WHAT YOU WILL DO: Please reproduce the data exactly and omit the pictures.

SUPPLIED MATERIAL:

· · · ·

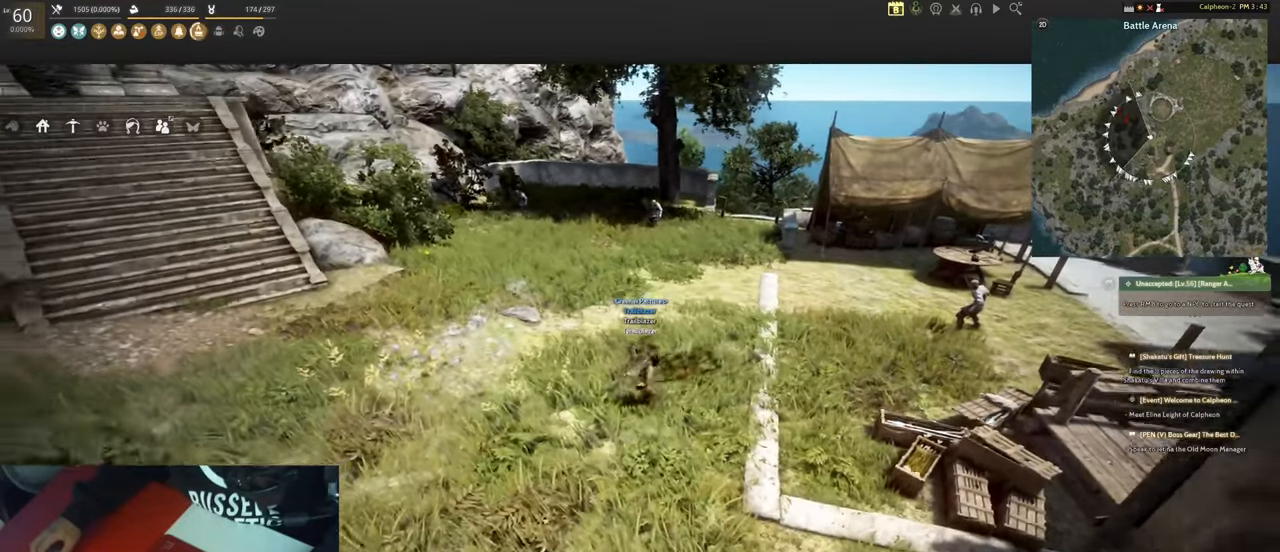
{"keys": ["s"], "mouse": [], "events": [[234, "a", "up"], [234, "d", "down"], [467, "d", "up"]]}
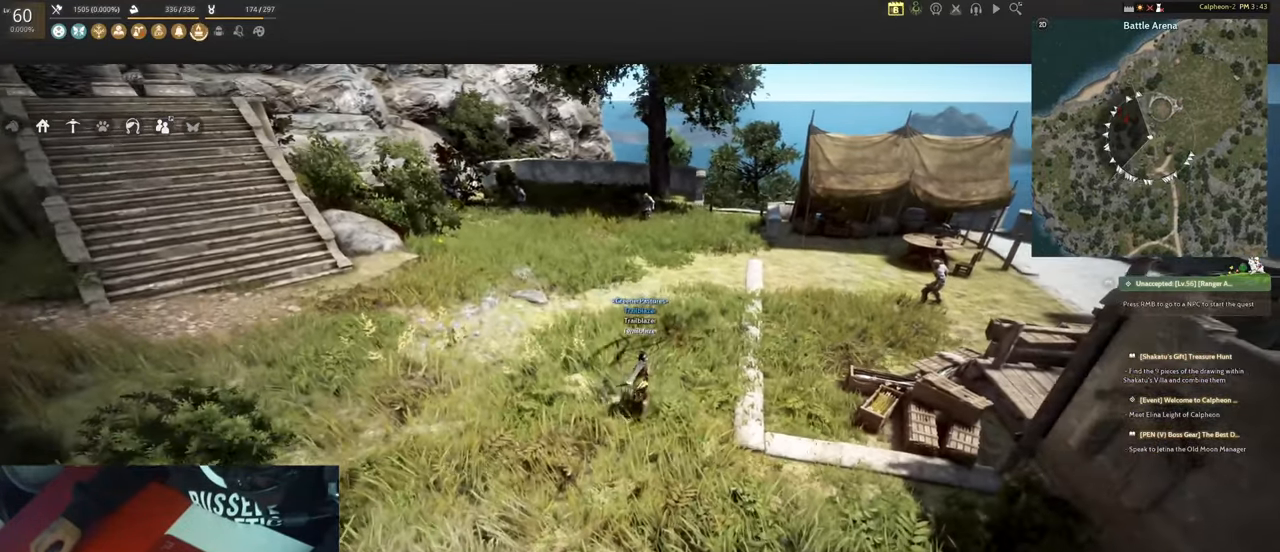
{"keys": ["d", "w"], "mouse": [], "events": [[17, "s", "up"], [117, "a", "down"], [400, "a", "up"], [400, "d", "down"], [450, "w", "down"]]}
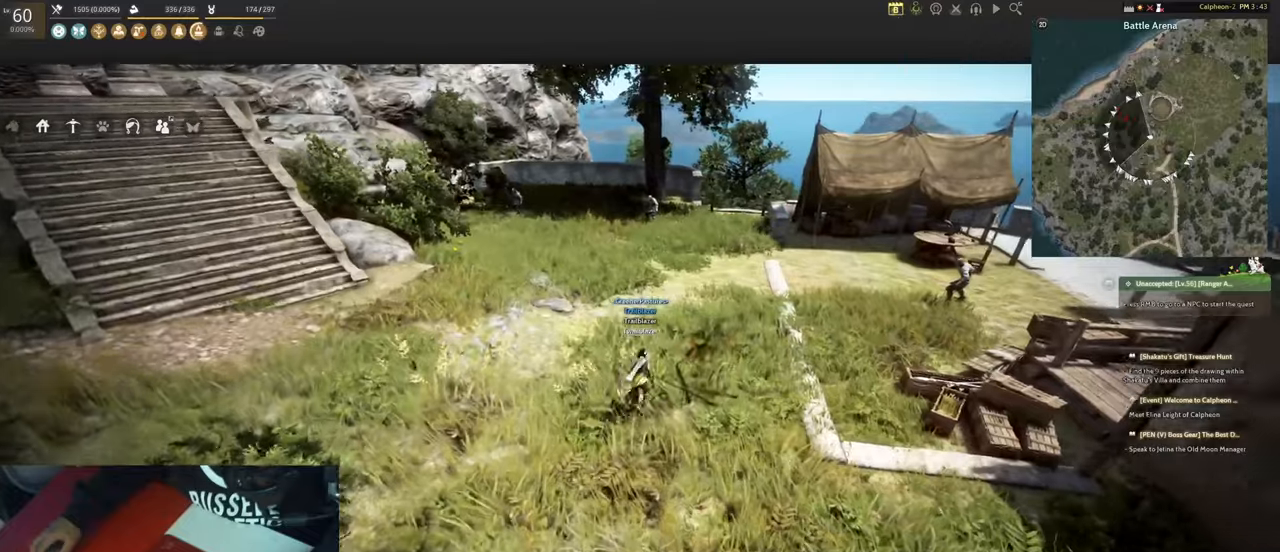
{"keys": ["d"], "mouse": [], "events": [[116, "a", "down"], [116, "d", "up"], [116, "w", "up"], [216, "s", "down"], [316, "a", "up"], [316, "d", "down"], [416, "s", "up"]]}
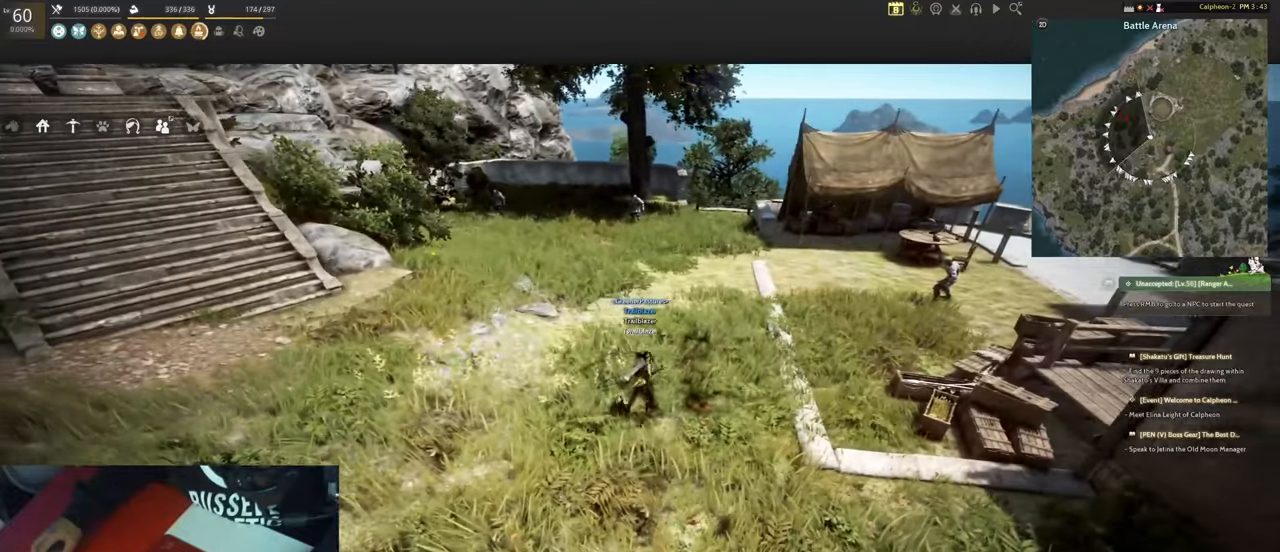
{"keys": ["d"], "mouse": [], "events": [[50, "d", "up"], [333, "a", "down"], [466, "a", "up"], [466, "d", "down"]]}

· · · ·

SOLUTION TO THIS PROBLEM:
{"keys": ["s"], "mouse": [], "events": [[234, "a", "up"], [234, "d", "down"], [467, "d", "up"]]}
{"keys": ["d", "w"], "mouse": [], "events": [[17, "s", "up"], [117, "a", "down"], [400, "a", "up"], [400, "d", "down"], [450, "w", "down"]]}
{"keys": ["d"], "mouse": [], "events": [[116, "a", "down"], [116, "d", "up"], [116, "w", "up"], [216, "s", "down"], [316, "a", "up"], [316, "d", "down"], [416, "s", "up"]]}
{"keys": ["d"], "mouse": [], "events": [[50, "d", "up"], [333, "a", "down"], [466, "a", "up"], [466, "d", "down"]]}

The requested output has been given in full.